Transcribe the data that follows in full. Leave out the pictures.
======== Listed records
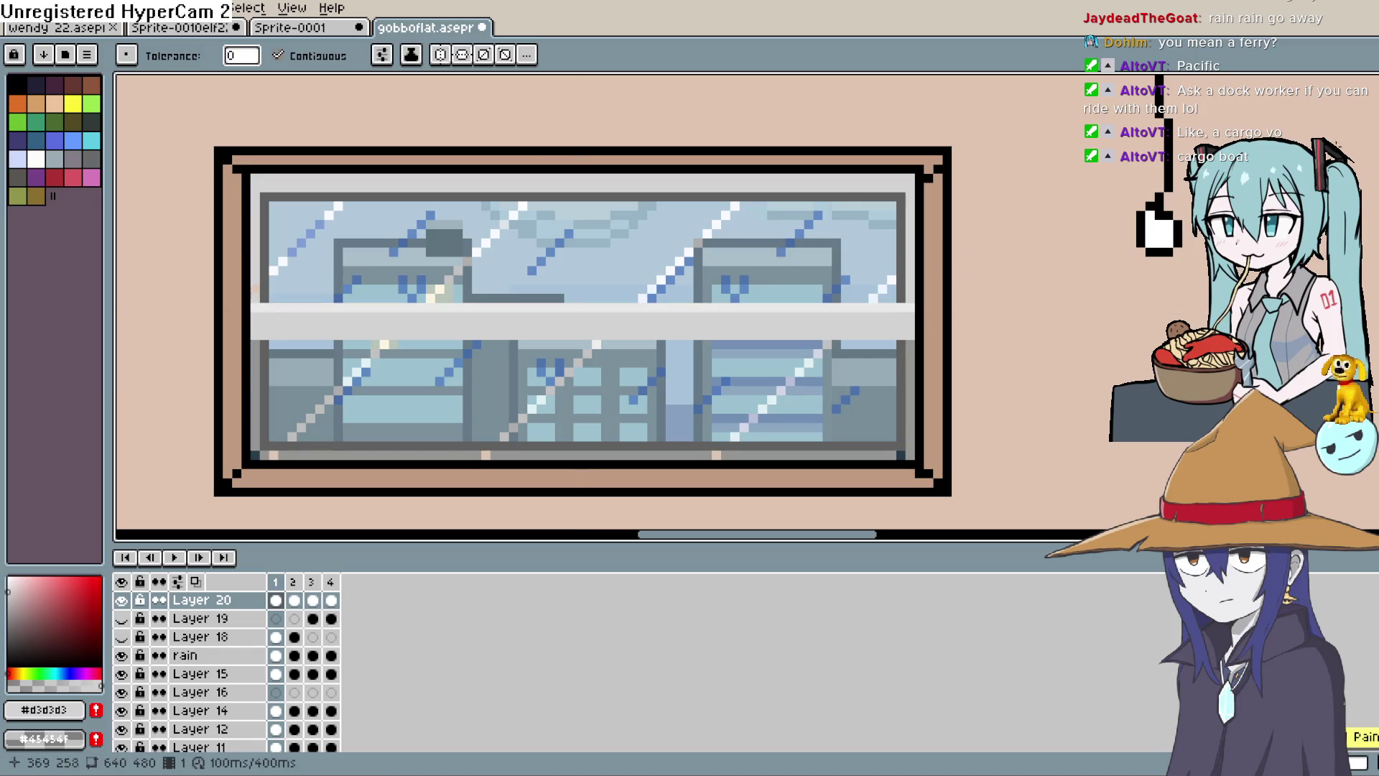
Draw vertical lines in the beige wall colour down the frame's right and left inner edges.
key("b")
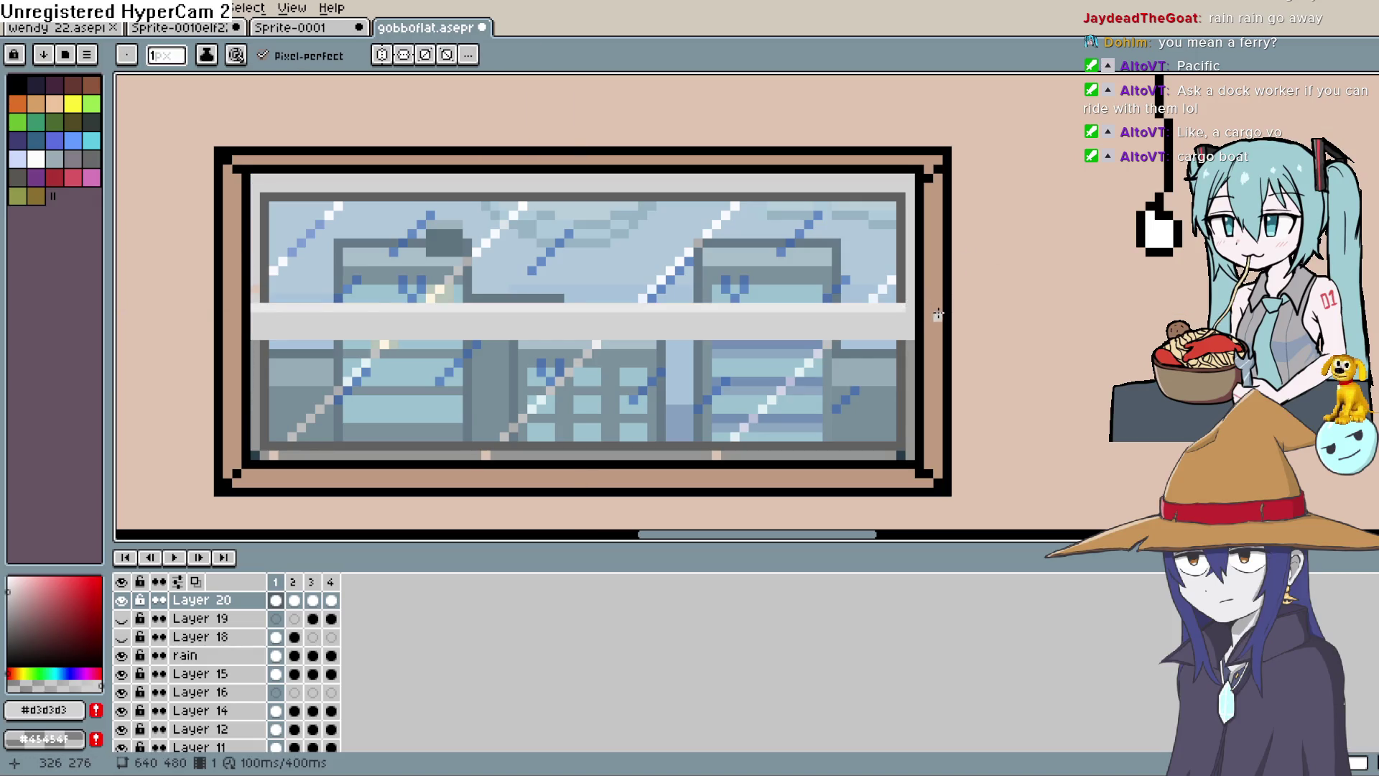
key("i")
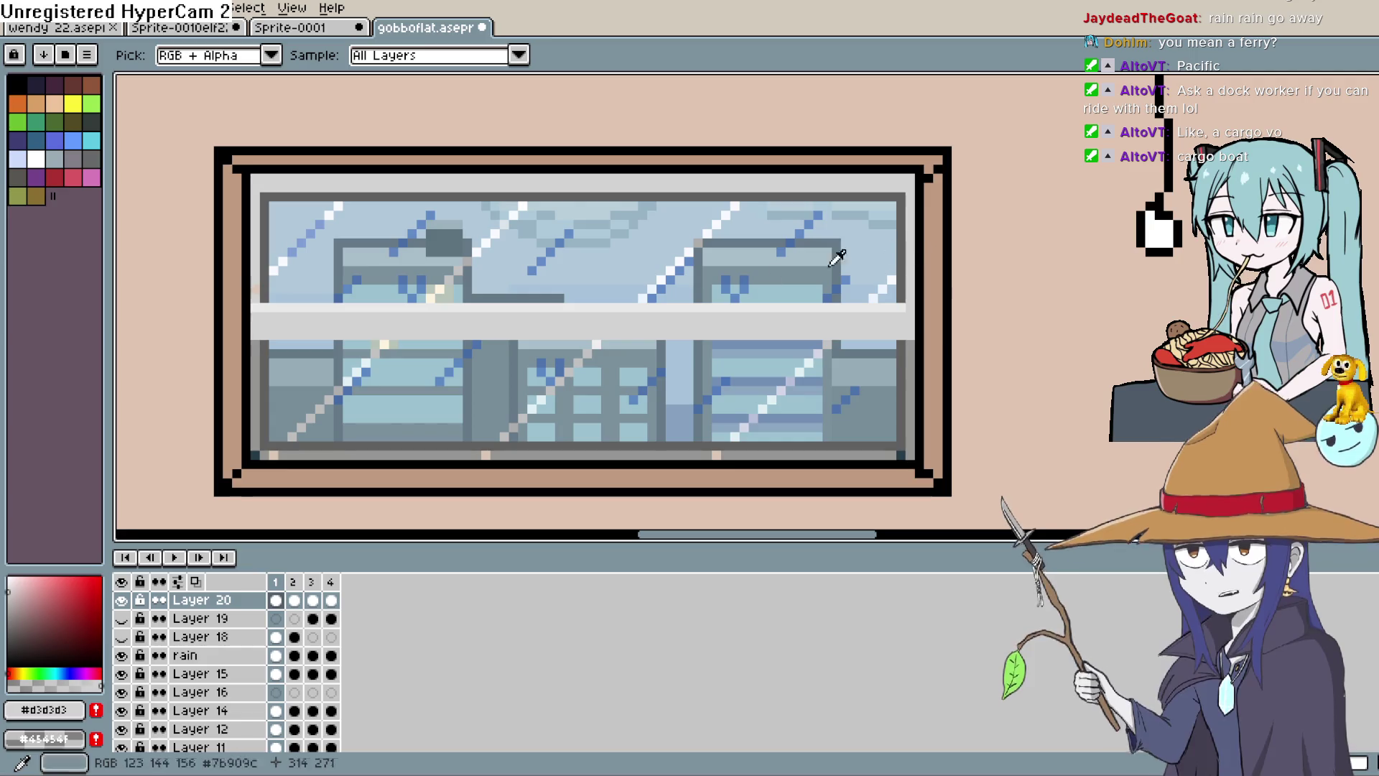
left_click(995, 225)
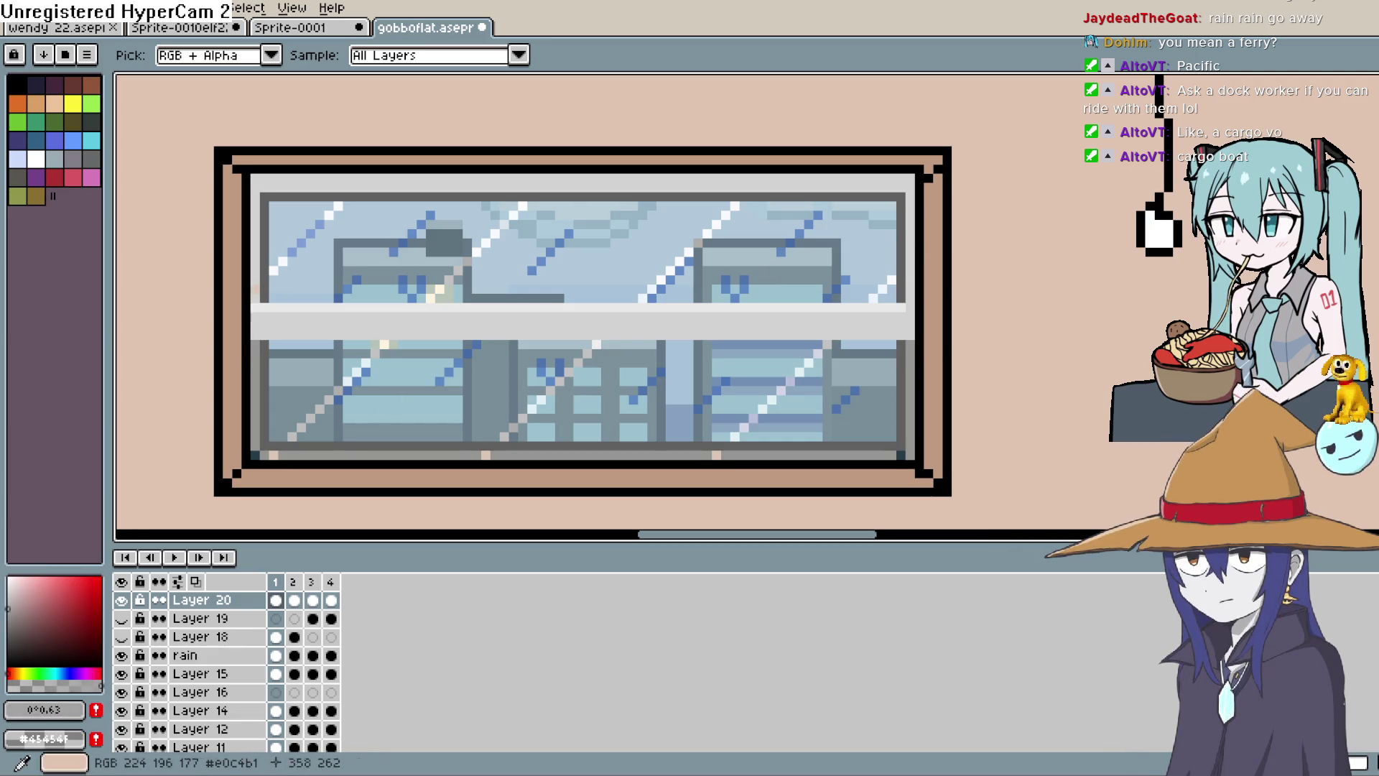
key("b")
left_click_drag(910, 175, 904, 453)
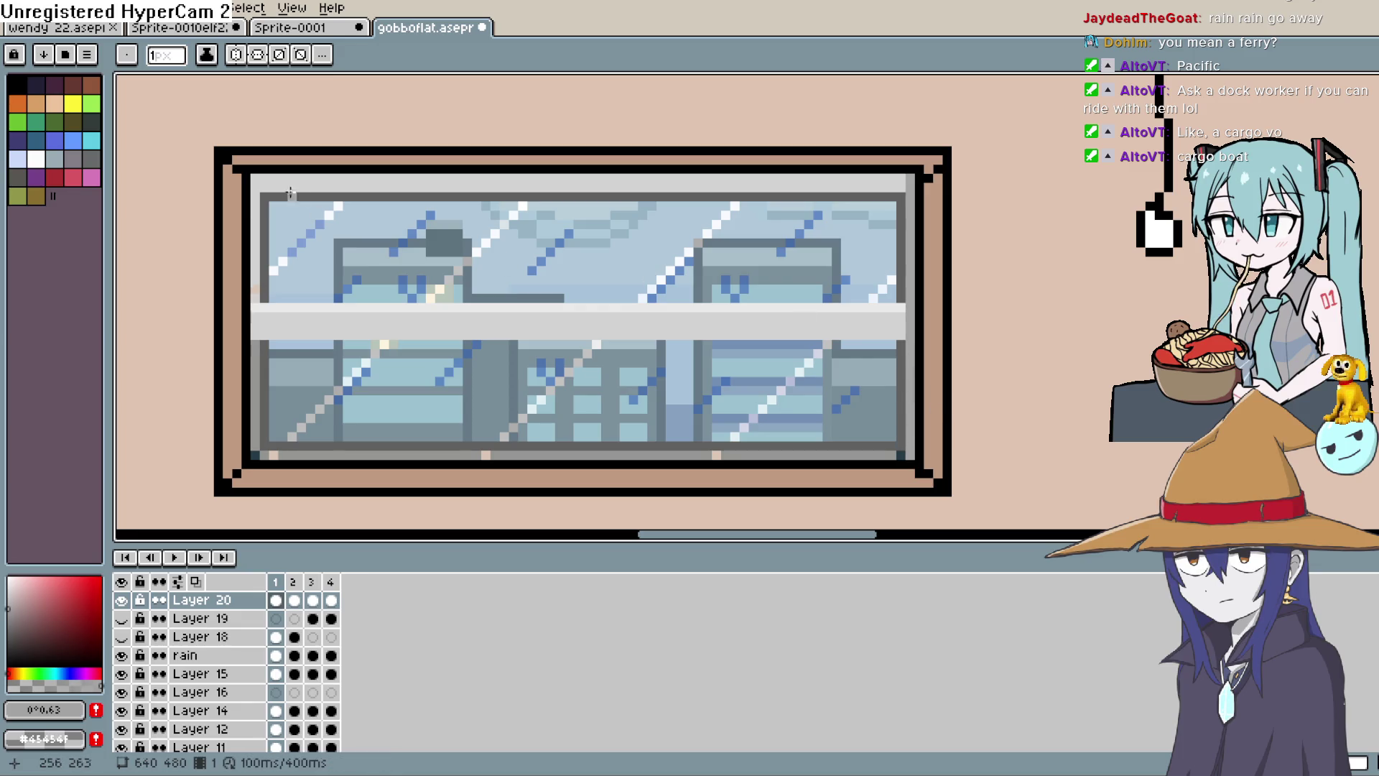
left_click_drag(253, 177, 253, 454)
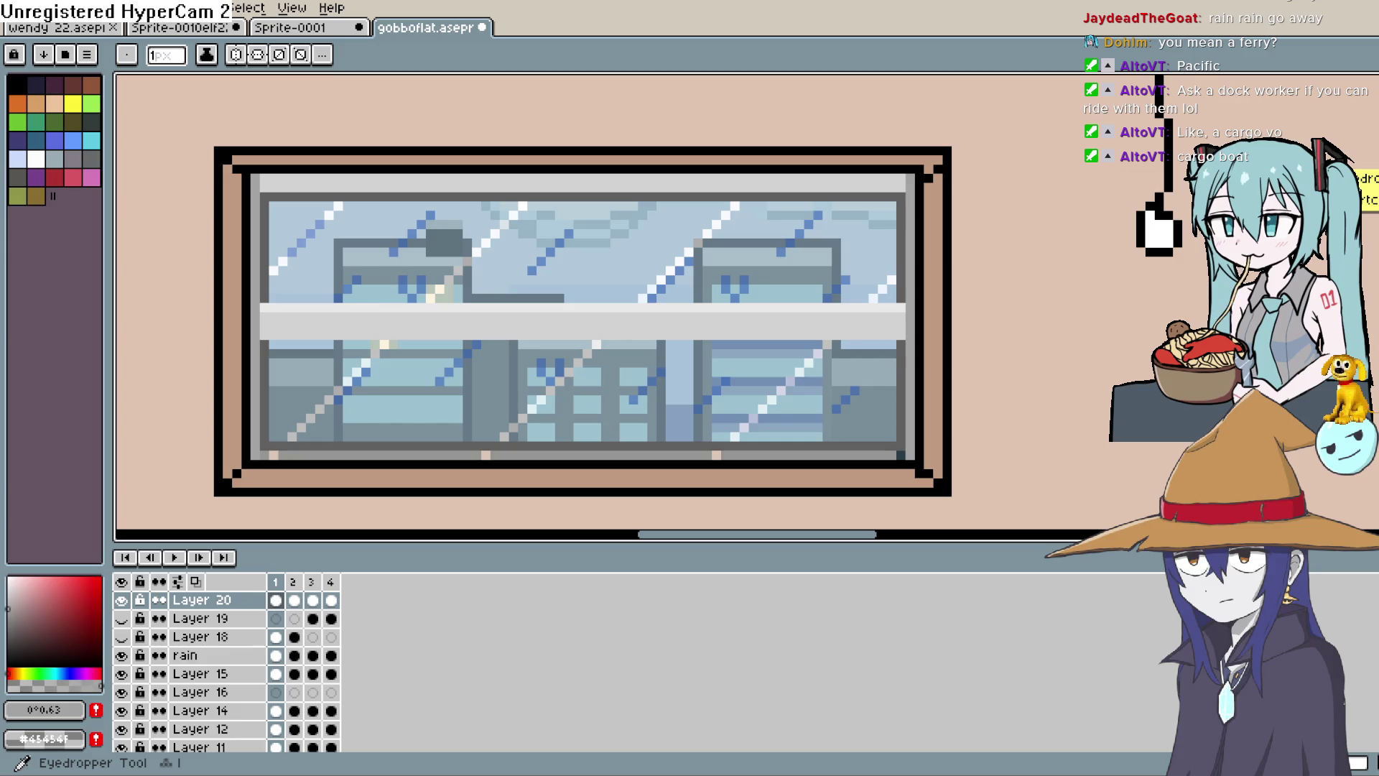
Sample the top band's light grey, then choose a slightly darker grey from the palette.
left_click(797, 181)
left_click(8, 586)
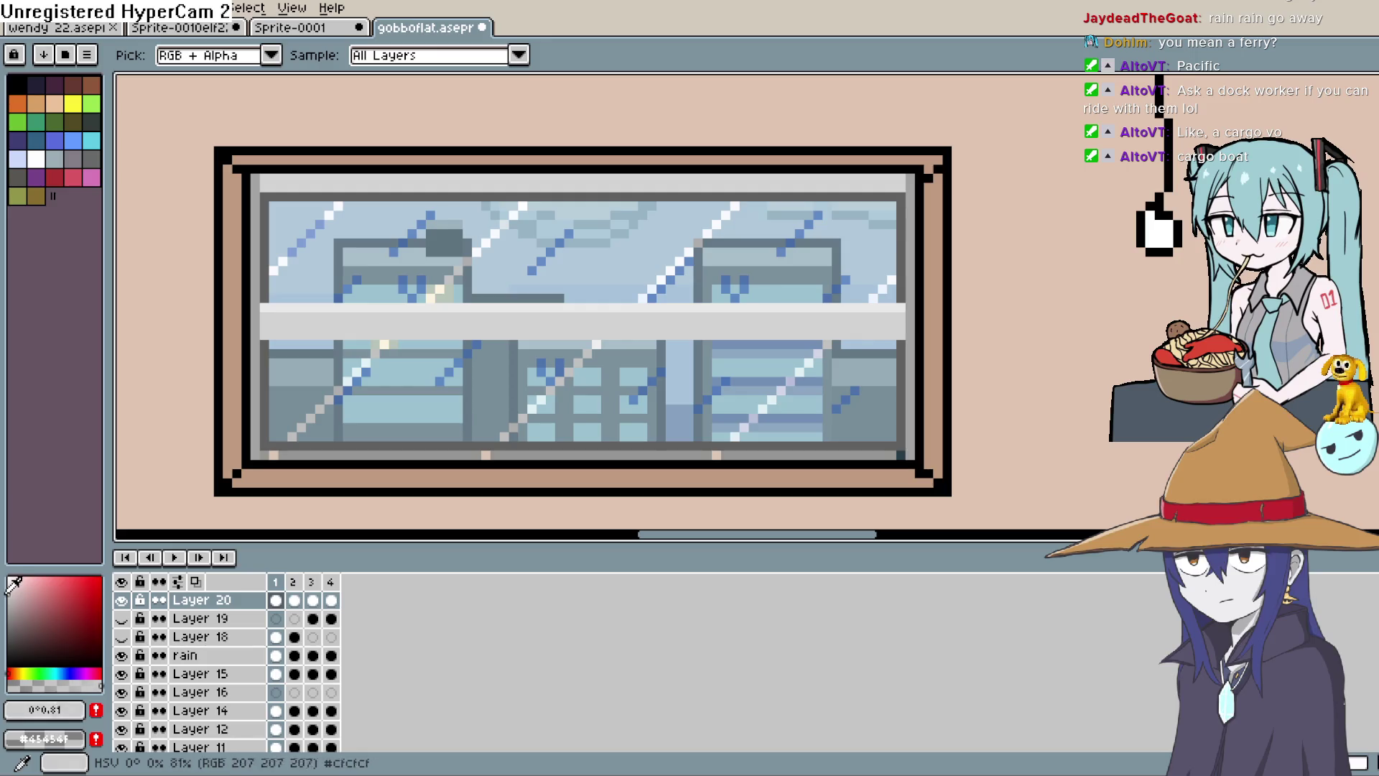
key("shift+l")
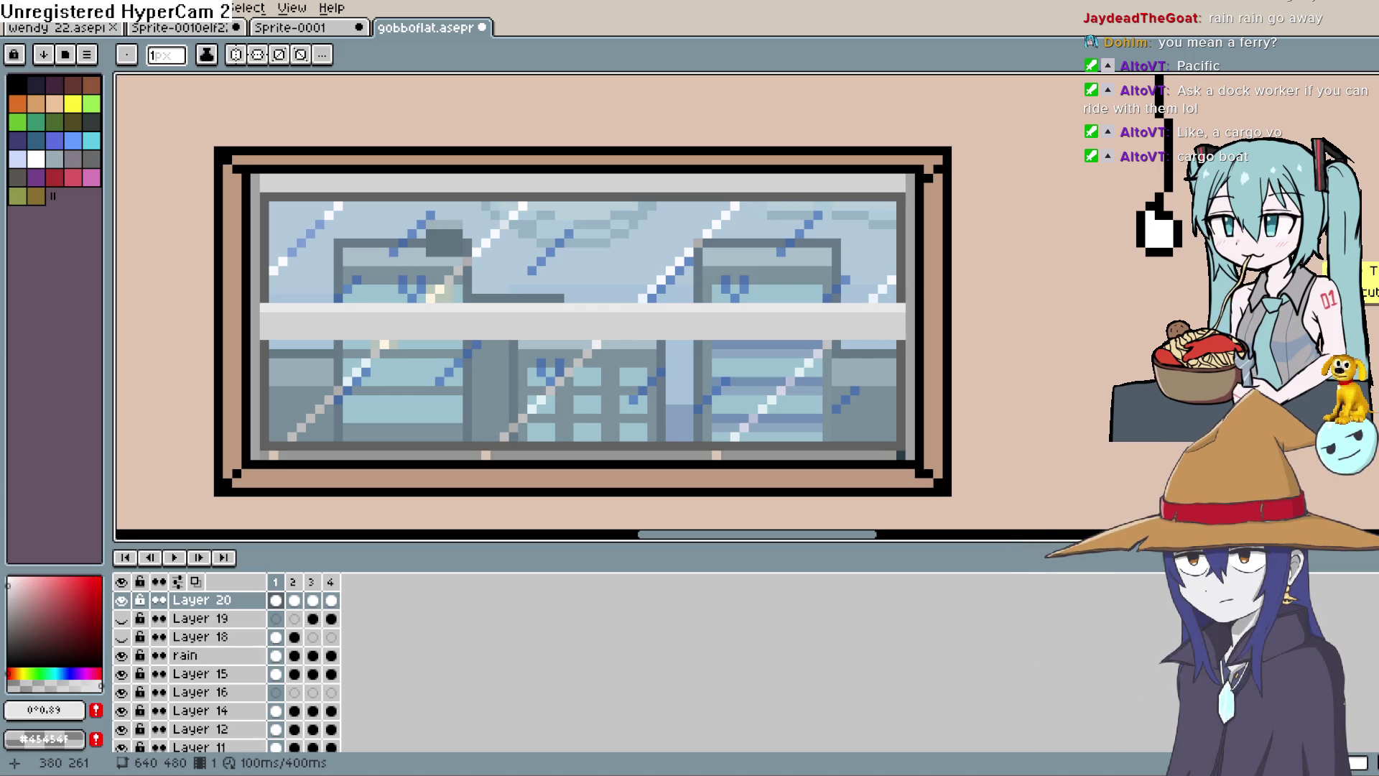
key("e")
================
(Task answer)
Draw vertical lines in the beige wall colour down the frame's right and left inner edges.
key("b")
key("i")
left_click(995, 225)
key("b")
left_click_drag(910, 175, 904, 453)
left_click_drag(253, 177, 253, 454)
Sample the top band's light grey, then choose a slightly darker grey from the palette.
left_click(797, 181)
left_click(8, 586)
key("shift+l")
key("e")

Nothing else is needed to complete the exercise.